- [What you are asked to do] Drop the images; return everything else in the listing below exactly.
------ Exercise data ------
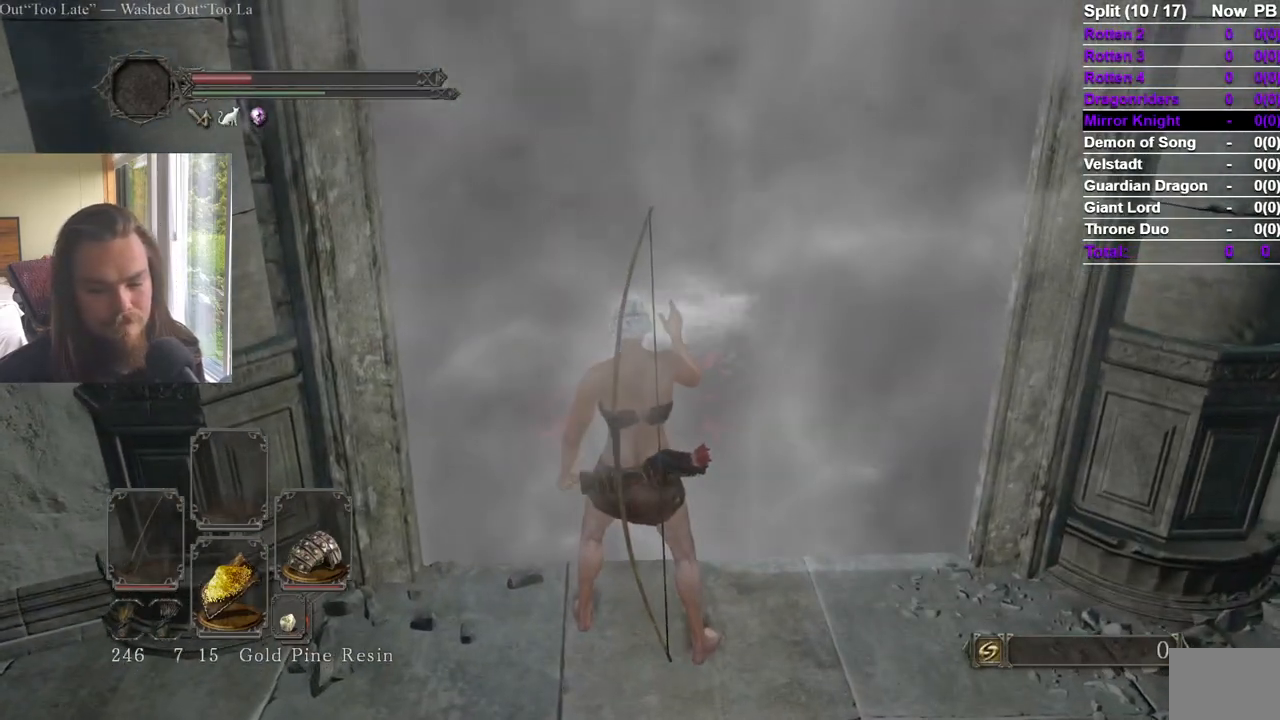
{"buttons": [], "left_stick": "center", "right_stick": "center", "events": []}
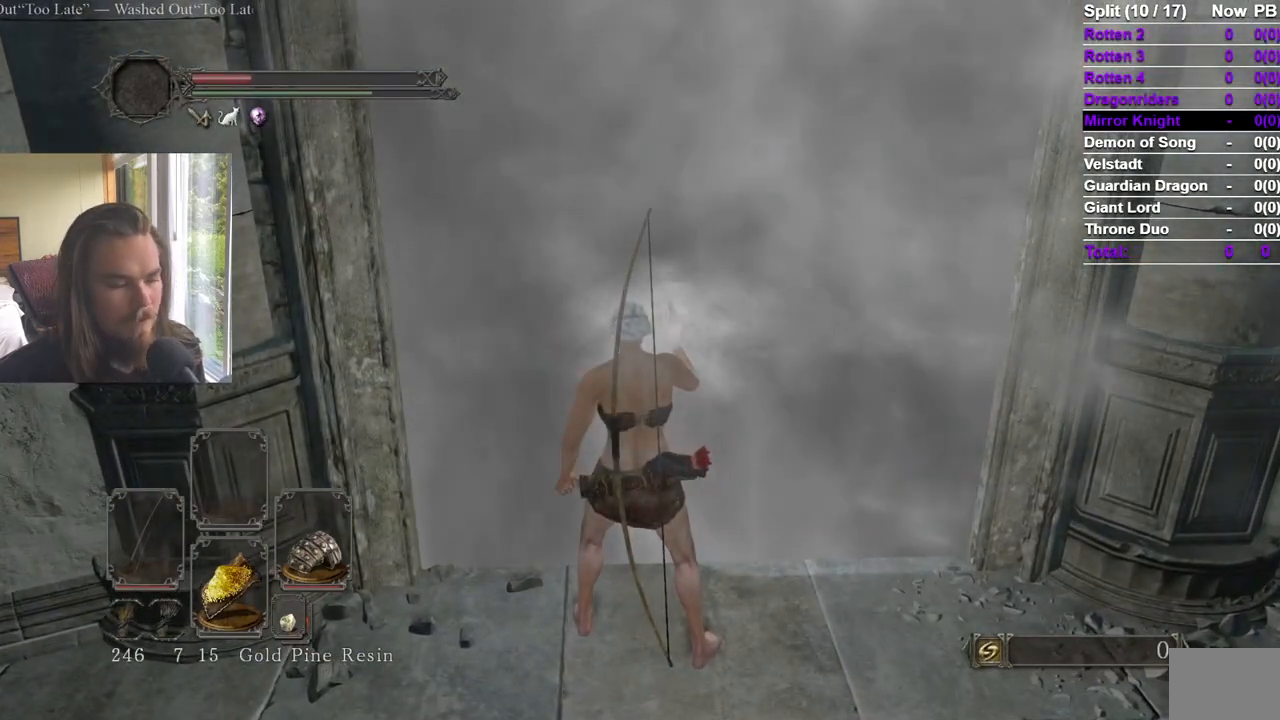
{"buttons": [], "left_stick": "center", "right_stick": "center", "events": []}
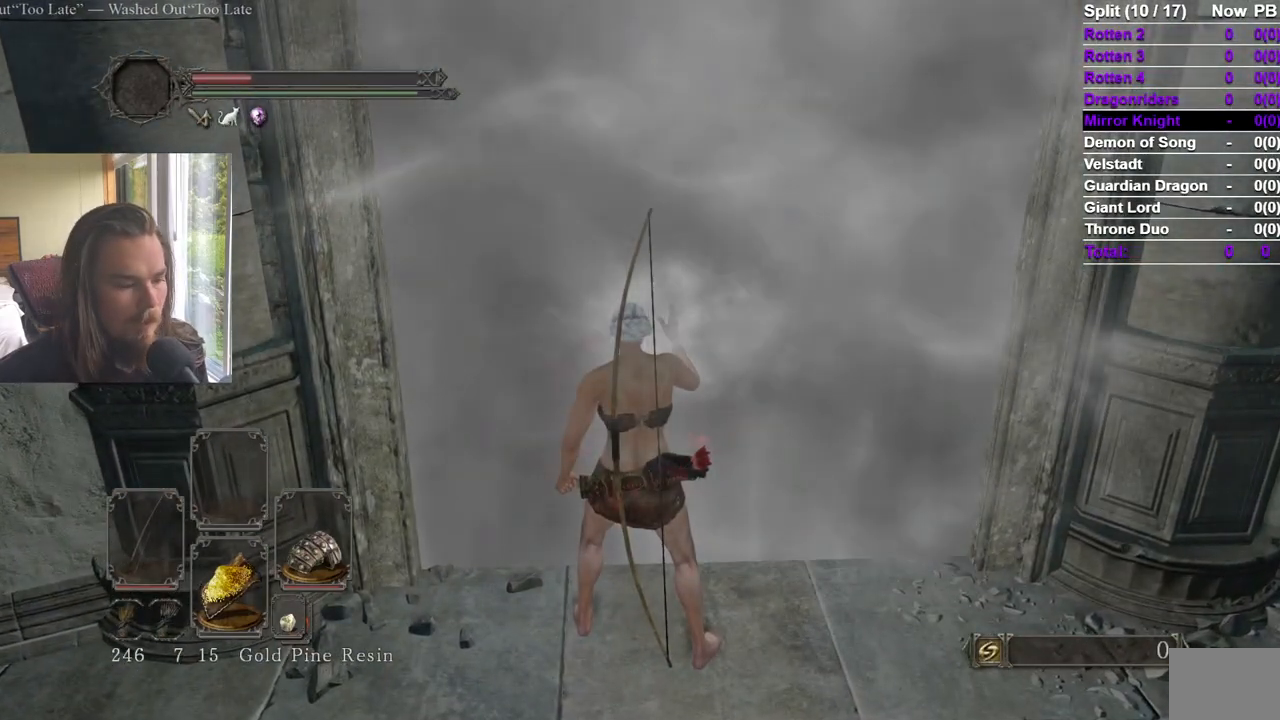
{"buttons": [], "left_stick": "center", "right_stick": "center", "events": []}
------
- [Answer box]
{"buttons": [], "left_stick": "center", "right_stick": "center", "events": []}
{"buttons": [], "left_stick": "center", "right_stick": "center", "events": []}
{"buttons": [], "left_stick": "center", "right_stick": "center", "events": []}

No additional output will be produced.